■ What to produce: Set down exactly the stretch of lines below that opens at the line containing "Flogen Global Crossings" and continues through the last line of the entries, and nothing else.

[Records from a collection]
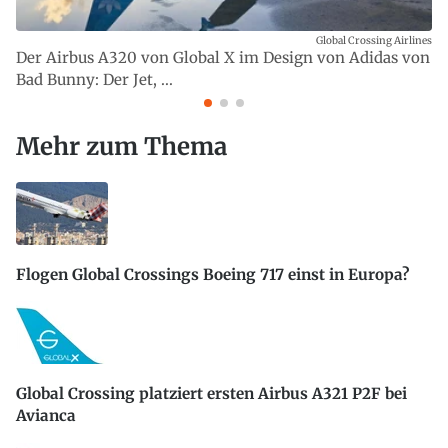
Global Crossing Airlines
Der Airbus A320 von Global X im Design von Adidas von
Bad Bunny: Der Jet, ...
Mehr zum Thema
Flogen Global Crossings Boeing 717 einst in Europa?
Global Crossing platziert ersten Airbus A321 P2F bei
Avianca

■ Task solution:
Flogen Global Crossings Boeing 717 einst in Europa?
Global Crossing platziert ersten Airbus A321 P2F bei
Avianca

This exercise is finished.